- WHAT THIS TASK INVOLVES
In the entries, copy the lines from the one containing "genus: Culcasia" through the one containing "scientific name: Anas platyrhynchos", inclusive, and substitute "division" for each "phylum", leaving everything else unchanged.
┌──
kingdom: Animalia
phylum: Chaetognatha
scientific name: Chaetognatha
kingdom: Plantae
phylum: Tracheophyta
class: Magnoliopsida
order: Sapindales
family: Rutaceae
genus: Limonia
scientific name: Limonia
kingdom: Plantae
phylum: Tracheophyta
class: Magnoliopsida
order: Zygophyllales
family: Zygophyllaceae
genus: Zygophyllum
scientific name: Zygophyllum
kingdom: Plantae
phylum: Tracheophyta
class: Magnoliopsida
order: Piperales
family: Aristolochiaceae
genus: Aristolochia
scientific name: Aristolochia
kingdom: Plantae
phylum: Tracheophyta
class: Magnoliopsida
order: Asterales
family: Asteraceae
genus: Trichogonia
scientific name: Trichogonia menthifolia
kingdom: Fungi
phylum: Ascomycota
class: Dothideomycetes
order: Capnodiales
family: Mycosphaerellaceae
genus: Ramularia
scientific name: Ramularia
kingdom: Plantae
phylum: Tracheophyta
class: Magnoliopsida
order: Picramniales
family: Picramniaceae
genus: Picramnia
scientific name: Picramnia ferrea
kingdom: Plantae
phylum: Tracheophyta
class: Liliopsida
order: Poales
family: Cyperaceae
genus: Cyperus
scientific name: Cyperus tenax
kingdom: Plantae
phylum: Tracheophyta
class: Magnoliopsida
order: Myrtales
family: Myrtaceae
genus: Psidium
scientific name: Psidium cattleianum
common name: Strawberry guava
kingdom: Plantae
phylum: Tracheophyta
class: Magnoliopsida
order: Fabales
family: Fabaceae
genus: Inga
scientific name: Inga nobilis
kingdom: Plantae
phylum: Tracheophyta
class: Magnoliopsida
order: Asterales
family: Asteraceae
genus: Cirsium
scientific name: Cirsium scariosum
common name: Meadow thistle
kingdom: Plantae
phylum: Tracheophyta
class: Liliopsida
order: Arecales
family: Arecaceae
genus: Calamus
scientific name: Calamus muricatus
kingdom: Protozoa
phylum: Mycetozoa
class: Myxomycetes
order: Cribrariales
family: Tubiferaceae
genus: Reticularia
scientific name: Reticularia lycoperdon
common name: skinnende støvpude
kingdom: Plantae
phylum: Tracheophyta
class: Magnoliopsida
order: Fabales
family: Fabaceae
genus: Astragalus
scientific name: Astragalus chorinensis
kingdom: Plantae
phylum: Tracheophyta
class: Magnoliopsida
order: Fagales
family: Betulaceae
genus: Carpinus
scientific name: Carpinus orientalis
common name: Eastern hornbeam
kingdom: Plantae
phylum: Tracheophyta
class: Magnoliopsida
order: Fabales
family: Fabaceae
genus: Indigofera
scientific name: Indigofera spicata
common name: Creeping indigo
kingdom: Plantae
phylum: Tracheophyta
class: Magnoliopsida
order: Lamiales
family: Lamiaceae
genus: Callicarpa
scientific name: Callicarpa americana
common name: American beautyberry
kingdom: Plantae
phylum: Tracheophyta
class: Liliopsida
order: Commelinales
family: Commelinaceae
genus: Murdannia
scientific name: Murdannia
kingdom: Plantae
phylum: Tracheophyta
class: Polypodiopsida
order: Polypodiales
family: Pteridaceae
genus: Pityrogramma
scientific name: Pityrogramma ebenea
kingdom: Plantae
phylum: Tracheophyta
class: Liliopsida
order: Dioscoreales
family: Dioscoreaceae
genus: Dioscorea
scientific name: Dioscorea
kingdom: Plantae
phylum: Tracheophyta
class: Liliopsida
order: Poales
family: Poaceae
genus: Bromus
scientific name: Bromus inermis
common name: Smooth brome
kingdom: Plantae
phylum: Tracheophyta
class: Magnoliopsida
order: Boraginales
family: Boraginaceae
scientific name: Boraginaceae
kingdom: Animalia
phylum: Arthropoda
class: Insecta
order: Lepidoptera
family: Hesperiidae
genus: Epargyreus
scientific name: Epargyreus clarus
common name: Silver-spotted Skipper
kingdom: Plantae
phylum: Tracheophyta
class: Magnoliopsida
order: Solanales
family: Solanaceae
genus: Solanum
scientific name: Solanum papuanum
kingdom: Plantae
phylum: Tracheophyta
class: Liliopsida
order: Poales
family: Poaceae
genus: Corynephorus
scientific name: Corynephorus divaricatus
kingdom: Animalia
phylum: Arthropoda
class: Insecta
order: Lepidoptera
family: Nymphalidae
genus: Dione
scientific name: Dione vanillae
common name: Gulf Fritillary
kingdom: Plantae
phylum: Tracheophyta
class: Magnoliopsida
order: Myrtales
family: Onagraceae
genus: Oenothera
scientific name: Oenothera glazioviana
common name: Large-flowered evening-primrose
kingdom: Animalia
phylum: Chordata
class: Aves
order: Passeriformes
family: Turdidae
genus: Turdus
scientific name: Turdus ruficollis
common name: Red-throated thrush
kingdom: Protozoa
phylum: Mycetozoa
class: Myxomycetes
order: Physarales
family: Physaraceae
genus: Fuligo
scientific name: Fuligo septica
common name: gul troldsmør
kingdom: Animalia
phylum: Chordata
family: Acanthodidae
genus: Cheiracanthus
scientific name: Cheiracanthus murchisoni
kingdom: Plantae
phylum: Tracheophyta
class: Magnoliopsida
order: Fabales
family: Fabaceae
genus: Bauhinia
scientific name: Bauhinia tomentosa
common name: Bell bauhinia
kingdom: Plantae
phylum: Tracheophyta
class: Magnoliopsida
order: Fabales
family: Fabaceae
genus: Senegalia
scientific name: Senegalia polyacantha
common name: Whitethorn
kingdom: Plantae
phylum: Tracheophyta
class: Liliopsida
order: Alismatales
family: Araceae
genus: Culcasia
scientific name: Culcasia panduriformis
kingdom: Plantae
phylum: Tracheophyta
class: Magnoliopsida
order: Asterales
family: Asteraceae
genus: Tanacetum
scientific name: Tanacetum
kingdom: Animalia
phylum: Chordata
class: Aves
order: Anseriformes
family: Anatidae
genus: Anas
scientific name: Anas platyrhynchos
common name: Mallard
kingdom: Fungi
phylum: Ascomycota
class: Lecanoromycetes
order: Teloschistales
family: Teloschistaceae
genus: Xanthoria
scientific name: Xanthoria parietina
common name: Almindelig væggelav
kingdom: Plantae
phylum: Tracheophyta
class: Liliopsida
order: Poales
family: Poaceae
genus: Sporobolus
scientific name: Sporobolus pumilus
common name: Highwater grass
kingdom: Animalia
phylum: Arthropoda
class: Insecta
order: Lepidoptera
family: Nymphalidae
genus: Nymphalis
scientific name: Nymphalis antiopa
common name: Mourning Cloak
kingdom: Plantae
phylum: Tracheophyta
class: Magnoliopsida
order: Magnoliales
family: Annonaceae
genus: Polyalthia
└──
- EXERCISE SOLUTION
genus: Culcasia
scientific name: Culcasia panduriformis
kingdom: Plantae
division: Tracheophyta
class: Magnoliopsida
order: Asterales
family: Asteraceae
genus: Tanacetum
scientific name: Tanacetum
kingdom: Animalia
division: Chordata
class: Aves
order: Anseriformes
family: Anatidae
genus: Anas
scientific name: Anas platyrhynchos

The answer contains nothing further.